▶ _Try it_
Pull out every line with the word "longtable" from the entries below.

▶ _Recorded data_
:::
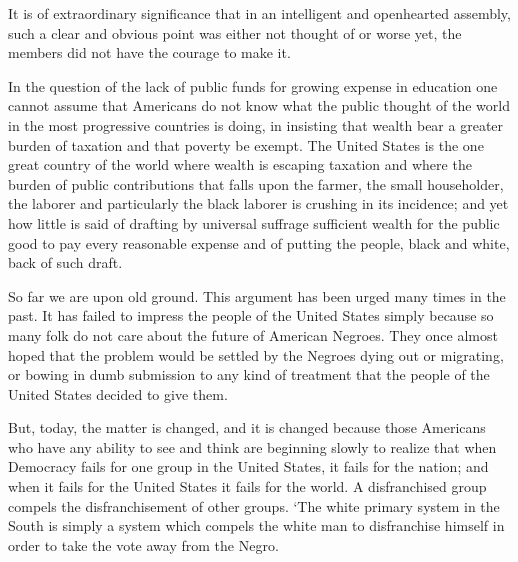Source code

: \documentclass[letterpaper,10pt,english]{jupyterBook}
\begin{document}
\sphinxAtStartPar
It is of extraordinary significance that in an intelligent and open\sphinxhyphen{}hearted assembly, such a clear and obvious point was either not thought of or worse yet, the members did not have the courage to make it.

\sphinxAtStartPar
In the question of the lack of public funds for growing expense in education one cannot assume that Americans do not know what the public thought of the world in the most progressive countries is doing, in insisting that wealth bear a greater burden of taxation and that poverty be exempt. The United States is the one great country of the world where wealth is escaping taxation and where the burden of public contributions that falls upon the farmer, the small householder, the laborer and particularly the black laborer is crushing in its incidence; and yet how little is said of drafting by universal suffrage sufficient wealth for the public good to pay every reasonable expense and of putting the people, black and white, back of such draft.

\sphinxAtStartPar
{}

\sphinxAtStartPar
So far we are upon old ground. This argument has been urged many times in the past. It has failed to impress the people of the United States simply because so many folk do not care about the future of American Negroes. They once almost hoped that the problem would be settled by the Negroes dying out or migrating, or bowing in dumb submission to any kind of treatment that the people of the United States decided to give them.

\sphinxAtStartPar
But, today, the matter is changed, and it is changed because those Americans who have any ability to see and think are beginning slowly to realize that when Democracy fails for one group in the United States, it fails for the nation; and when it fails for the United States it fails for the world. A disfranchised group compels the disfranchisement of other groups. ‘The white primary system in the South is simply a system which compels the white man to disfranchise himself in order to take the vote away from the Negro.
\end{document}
:::
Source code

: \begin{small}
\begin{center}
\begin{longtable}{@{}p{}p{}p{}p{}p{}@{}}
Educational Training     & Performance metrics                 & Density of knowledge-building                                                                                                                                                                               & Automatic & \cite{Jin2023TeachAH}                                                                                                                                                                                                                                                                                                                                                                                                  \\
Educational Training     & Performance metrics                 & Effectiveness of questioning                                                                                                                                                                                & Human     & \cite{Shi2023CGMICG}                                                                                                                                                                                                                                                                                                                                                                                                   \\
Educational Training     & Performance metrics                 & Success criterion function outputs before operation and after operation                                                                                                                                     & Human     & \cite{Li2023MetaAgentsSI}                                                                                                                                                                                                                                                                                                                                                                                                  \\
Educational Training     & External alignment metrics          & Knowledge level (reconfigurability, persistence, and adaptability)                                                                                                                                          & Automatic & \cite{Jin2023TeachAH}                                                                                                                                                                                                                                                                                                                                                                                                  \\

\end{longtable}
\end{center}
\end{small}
:::
▶ _Exercise result_
\begin{longtable}{@{}p{}p{}p{}p{}p{}@{}}
\end{longtable}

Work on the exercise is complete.